Water level time series records from the Neuse and Pamlico River Estuaries were statistically compared to local and distant wind field data, water level records within the Pamlico Sound and also coastal ocean sites to determine the relative contribution of each time series to water levels in the Neuse and Pamlico Estuaries. The objectives of this study were to examine these time series data using various statistical methods (i.e. autoregressive, empirical orthogonal function analysis (EOF), exploratory data analysis (EDA)) to determine short- and long-time-scale variability, and to develop predictive statistical models that can be used to estimate past water level fluctuations in both the Neuse Estuary (NE) and Pamlico Estuary (PE). Short- and long-time-scale similarities were observed in all time series of estuarine, Pamlico Sound and subtidal coastal ocean water level and wind component data, due to events (nor'easters, fronts and tropical systems) and seasonality. Empirical orthogonal function analyses revealed a strong coastal ocean and wind field contribution to water level in the NE and PE. Approximately 95% of the variation was captured in the first two EOF components for water level data from the NE, sound and coastal ocean, and 70% for the PE, sound and coastal ocean. Spectral density plots revealed strong diurnal signals in both wind and water level data, and a strong cross correlation and coherency between the NE water level and the North/South wind component. There was good agreement between data and predictions using autoregressive statistical models for the NE (R² = 0.92) and PE (R² = 0.76). These methods also revealed significant autoregressive lags for the NE (days 1 and 3) and for the PE (days 1, 2 and 3). Significant departures from predictions are attributed to local meteorological and hydrological events. The autoregressive techniques showed significant predictive improvement over ordinary least squares methods. The results are considered within the context of providing long time-scale hindcast data for the two estuaries, and the importance of these data for multidisciplinary researchers and managers.     

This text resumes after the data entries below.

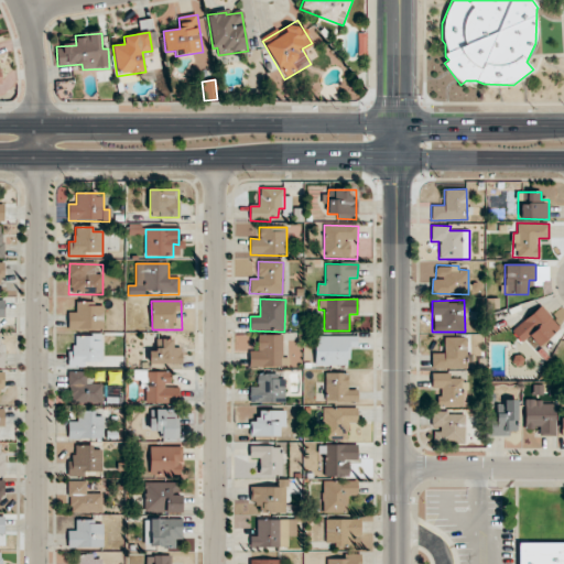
[(68,313),(68,331),(105,329),(104,303),(76,304),(76,313),(68,313)]
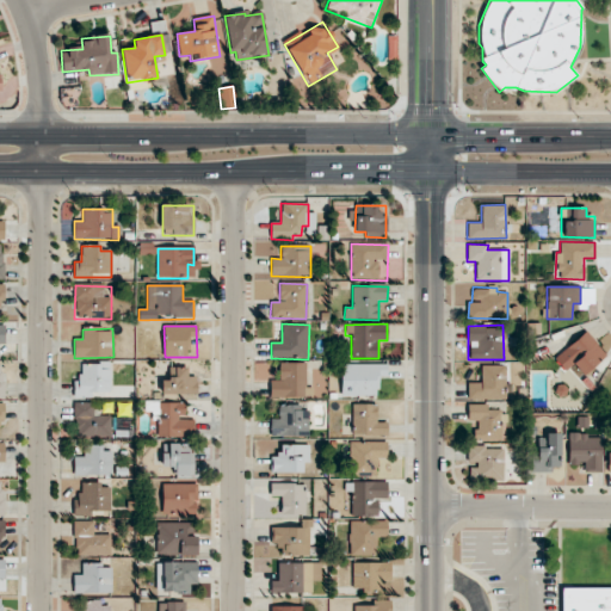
[(566,371),(574,364),(582,376),(606,356),(586,331),(555,358),(566,371)]
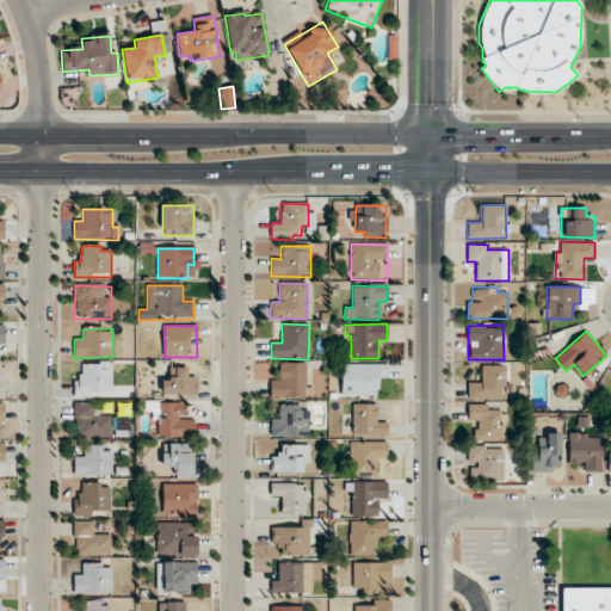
[(270,397),(307,397),(306,363),(279,364),(279,381),(270,381),(270,397)]
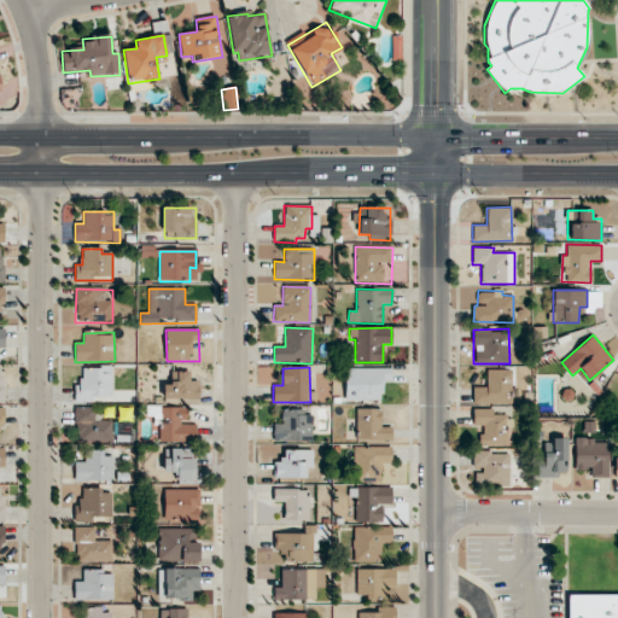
[(112,397),(112,374),(101,373),(101,369),(83,368),(83,383),(75,383),(75,403),(94,403),(94,397),(112,397)]
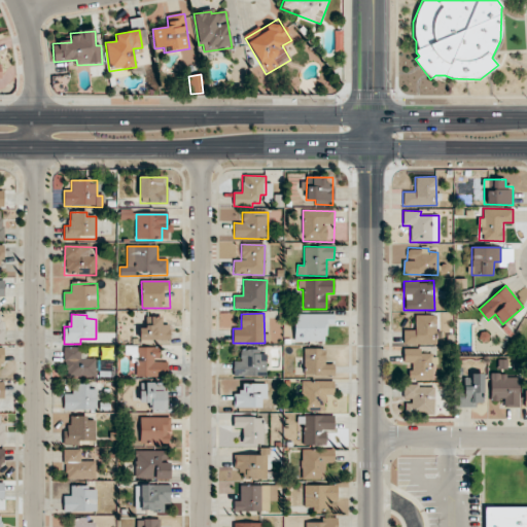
[(335,324),(335,315),(304,315),(305,342),(326,341),(325,324),(335,324)]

Uranium-thorium enrichment in alkali olivine basalt magma — Simpson Islands dyke,Northwest Territories Canada

Uranium, thorium and potassium show parallel trends of geochemical enrichment in a differentiated dyke exposed on the Simpson Islands, in Great Slave Lake, Northwest Territories, Canada. Uranium ranges from 0.46 to 4.5 ppm, thorium from 2.2 to 22.6 ppm and K₂O from 0.81 to 8.00%. The correlation coefficient between U and K₂O is +0.985.The dyke is composite, with an early phase of olivine gabbro and the main phase ranging from gabbro to syenite. The inferred parental magma is a potassic olivine basalt. The proposed petrogenetic scheme includes partial melting (5% or less) of upper mantle, gravitational differentiation of the melt within the upper mantle and progressive intrusions of mafic to felsic fractions into a dilational fracture related to the rifting of the Athapuscow aulacogen 2200 m.y. years ago. The uppermost (eastern) levels of intrusion have been removed by erosion. Magmatic concentration of uranium and thorium beyond the levels reported may have occurred in the latest differentiates.     

Seasonal physical–chemical structure and acoustic Doppler current profiler flow patterns over multiple years in a shallow, stratified estuary, with implications for lateral variability

The overall goal of this study was to strengthen understanding of the hydrographic structure in shallow estuaries as influenced by seasonal and depth-dependent variability, and by variability from extreme meteorological events. The mesohaline Neuse Estuary, North Carolina, U.S.A., which was the focus, receives surface inputs from upriver and tributary freshwater sources and bottom inputs from downriver high-salinity sound water sources, resulting in varying degrees of stratification. To assess depth-dependent, estuary-wide changes in salinity, a multiple time series was created using data from four discrete depths (surface and 1, 2, and 3 m±0.25 m). The database was developed from weekly to biweekly sampling of the entire water column, and included side-channel as well as mid-channel data. We characterized seasonal differences in halocline depth affecting the hydrographic structure of the mesohaline estuary and site-specific variation in nutrient concentrations, based on a comprehensive eight-year physical/chemical database. The first two years of the record showed an expected seasonal signal and included events that impacted the surface layer from freshwater inputs. Remaining years had greater variability over seasons and depths, with freshening events that affected all depths. Halocline depth was compared at specific locations, and a “snapshot” view was provided of the relative depth of these water masses within the estuary by season. We also examined flow patterns at the same cross-estuary sites over a three-year period, using a boat-mounted acoustic Doppler current profiler (ADCP) with bottom-tracking capability. Composite visualizations constructed with single-transect ADCP data revealed a classical estuarine circulation pattern of outflow at the surface/southern shore and inflow at the bottom/northern shore. Although this pattern deviated under extreme climatological events and was sometimes variable, the estuary generally exhibited a high probability of direction of flow. Wind fields, hurricanes, and small-scale, high-precipitation events represented significant forcing variables.